[Collected data entries]
══════
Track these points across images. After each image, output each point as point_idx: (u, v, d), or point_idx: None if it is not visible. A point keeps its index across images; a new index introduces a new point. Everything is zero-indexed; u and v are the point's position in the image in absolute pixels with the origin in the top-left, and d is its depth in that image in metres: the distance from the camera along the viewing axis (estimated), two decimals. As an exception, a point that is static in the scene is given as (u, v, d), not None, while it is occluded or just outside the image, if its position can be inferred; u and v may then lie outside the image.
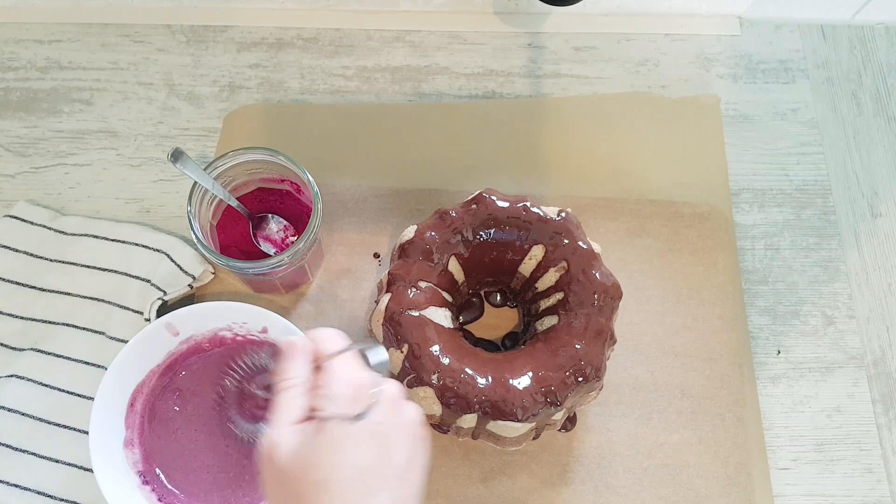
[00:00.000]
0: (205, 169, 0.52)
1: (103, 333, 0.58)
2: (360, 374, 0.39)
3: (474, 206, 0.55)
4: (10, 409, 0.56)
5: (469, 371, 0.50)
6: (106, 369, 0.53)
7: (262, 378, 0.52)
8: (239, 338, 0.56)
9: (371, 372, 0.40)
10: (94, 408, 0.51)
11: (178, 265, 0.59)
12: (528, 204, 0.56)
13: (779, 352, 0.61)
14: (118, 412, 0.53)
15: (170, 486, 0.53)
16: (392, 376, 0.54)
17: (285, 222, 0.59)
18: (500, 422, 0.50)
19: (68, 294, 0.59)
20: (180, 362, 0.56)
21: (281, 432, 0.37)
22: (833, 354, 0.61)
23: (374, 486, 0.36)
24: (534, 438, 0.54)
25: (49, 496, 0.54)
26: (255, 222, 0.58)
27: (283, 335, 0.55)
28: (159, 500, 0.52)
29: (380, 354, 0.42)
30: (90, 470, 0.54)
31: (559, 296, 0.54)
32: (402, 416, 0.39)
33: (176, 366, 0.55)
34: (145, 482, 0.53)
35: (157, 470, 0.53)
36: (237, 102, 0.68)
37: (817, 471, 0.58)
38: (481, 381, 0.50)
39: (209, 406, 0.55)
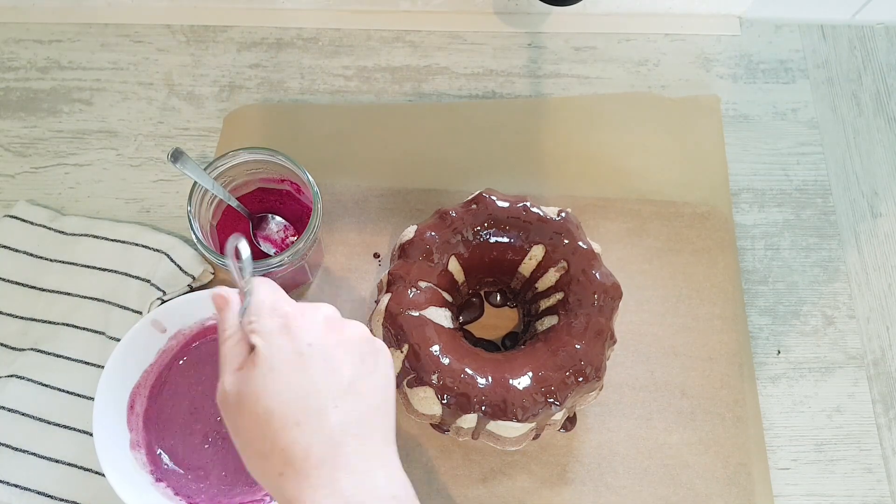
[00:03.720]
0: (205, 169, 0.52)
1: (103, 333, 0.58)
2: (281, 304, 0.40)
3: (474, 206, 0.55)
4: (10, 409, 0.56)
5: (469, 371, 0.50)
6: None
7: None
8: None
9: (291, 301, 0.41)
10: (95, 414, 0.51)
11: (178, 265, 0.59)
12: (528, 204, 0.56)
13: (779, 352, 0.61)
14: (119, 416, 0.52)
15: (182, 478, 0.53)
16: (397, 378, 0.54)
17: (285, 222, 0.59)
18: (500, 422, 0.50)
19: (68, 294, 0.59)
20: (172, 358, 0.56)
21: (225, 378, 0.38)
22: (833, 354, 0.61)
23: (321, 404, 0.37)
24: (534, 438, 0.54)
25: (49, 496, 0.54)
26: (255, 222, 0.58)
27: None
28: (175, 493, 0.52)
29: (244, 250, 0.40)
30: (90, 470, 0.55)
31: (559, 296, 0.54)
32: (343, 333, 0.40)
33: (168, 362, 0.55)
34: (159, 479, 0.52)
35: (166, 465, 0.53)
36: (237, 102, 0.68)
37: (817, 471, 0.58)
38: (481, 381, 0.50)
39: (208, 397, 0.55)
══════
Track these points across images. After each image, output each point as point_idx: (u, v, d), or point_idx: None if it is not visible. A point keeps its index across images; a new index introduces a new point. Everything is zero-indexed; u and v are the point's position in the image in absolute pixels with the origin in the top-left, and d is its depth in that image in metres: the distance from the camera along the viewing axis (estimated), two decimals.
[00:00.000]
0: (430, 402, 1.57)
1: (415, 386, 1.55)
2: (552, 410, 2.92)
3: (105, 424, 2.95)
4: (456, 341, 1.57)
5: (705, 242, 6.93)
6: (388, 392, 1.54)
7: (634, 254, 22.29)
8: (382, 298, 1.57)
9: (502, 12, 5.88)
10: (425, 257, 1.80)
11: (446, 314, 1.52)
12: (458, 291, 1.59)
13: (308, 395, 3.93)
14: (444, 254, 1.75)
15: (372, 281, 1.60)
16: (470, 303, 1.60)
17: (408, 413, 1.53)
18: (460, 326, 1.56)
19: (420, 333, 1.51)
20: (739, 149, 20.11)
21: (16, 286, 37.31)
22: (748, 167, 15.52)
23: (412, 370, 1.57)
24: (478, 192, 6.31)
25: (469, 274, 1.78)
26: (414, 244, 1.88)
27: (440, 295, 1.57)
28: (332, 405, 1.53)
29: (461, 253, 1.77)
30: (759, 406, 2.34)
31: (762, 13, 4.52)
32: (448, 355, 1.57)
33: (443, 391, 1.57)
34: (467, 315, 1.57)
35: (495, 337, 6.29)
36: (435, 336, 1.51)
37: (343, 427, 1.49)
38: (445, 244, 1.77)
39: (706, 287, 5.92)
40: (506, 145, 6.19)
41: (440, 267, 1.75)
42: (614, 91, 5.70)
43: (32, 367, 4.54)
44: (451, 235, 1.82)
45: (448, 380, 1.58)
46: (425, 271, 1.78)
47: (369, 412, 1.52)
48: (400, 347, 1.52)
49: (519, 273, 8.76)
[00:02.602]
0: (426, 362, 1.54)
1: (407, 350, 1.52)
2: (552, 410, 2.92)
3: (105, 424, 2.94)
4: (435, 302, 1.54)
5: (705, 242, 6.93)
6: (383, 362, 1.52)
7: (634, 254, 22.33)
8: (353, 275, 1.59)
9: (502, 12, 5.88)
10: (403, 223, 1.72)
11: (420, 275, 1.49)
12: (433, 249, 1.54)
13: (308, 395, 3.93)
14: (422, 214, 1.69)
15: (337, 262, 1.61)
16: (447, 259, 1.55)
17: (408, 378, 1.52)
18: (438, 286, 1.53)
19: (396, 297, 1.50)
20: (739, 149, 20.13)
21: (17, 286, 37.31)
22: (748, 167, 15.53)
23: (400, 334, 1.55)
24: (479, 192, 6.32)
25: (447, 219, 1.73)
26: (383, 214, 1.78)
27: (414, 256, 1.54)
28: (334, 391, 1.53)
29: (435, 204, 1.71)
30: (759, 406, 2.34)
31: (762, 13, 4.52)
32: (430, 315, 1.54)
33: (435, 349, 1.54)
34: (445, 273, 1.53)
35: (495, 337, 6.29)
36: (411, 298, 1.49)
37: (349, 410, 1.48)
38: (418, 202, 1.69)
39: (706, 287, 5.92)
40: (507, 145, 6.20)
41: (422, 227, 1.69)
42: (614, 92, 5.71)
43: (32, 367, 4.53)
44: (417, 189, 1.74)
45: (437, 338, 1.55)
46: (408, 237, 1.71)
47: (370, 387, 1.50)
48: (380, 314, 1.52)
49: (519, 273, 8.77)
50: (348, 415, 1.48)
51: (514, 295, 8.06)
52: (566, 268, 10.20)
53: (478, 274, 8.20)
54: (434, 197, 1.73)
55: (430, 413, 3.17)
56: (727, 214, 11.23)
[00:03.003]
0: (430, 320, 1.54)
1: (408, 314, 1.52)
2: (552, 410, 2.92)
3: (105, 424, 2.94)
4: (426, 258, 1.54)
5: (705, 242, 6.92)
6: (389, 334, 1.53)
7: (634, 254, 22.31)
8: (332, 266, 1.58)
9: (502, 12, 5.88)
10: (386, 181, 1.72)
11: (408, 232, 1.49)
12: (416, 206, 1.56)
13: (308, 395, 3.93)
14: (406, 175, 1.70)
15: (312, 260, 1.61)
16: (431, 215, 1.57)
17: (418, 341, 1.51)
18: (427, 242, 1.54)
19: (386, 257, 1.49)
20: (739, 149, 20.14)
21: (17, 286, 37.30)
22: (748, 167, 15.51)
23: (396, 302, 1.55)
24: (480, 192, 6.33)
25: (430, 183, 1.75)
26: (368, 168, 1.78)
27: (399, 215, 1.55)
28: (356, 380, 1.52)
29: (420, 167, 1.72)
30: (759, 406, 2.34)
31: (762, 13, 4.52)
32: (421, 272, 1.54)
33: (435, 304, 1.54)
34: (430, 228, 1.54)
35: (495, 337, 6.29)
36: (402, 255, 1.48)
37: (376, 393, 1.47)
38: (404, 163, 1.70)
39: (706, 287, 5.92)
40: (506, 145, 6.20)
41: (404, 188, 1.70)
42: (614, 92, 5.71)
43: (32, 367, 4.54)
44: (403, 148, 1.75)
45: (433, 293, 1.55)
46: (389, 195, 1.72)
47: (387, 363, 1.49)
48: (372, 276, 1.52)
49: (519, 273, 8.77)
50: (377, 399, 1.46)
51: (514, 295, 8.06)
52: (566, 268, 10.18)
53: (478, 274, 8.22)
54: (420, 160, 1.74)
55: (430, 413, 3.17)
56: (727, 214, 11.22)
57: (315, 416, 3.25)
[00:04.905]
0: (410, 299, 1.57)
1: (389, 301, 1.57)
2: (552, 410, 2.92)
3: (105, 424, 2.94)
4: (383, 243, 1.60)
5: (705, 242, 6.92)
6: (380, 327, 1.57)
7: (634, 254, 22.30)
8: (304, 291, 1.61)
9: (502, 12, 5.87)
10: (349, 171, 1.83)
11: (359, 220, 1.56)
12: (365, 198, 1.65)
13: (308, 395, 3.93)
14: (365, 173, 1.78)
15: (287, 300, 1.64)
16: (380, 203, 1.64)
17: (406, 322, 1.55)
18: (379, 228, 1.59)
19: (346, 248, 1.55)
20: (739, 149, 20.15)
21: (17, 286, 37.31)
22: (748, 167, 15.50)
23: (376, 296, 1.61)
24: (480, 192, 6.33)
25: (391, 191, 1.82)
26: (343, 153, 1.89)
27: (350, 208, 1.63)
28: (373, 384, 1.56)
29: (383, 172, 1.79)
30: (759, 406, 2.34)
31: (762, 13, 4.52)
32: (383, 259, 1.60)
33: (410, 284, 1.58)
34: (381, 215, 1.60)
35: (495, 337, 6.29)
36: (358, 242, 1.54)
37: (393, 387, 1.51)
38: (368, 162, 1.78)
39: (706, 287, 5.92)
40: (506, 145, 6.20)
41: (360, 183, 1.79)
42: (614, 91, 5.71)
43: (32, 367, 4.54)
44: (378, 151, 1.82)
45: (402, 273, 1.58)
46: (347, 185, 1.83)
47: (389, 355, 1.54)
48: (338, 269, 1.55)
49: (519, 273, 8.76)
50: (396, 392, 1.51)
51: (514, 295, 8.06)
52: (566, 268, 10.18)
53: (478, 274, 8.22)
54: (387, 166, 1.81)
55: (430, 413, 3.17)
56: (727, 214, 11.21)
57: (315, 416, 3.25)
══════
**What is being asked**:
Find the lines above that contain the word "along" and copy each one.

**Output for this task**:
Track these points across images. After each image, output each point as point_idx: (u, v, d), or point_idx: None if it is not visible. A point keeps its index across images; a new index introduces a new point. Everything is zero-indexed; u and v are the point's position in the image in absolute pixels with the origin in the top-left, and d is its depth in that image in metres: the distance from the camera along the viewing axis (estimated), two decimals. As an exception, a point that is static in the scene is given as (u, v, d), not None, while it is occluded or just outside the image, if its position can be inferred; u and v may then lie outside the image.
Track these points across images. After each image, output each point as point_idx: (u, v, d), or point_idx: None if it is not visible. A point keeps its index across images; a new index introduces a new point. Everything is zero-indexed; u and v are the point's position in the image in absolute pixels with the origin in the top-left, and d is its depth in that image in metres: the distance from the camera along the viewing axis (estimated), two decimals.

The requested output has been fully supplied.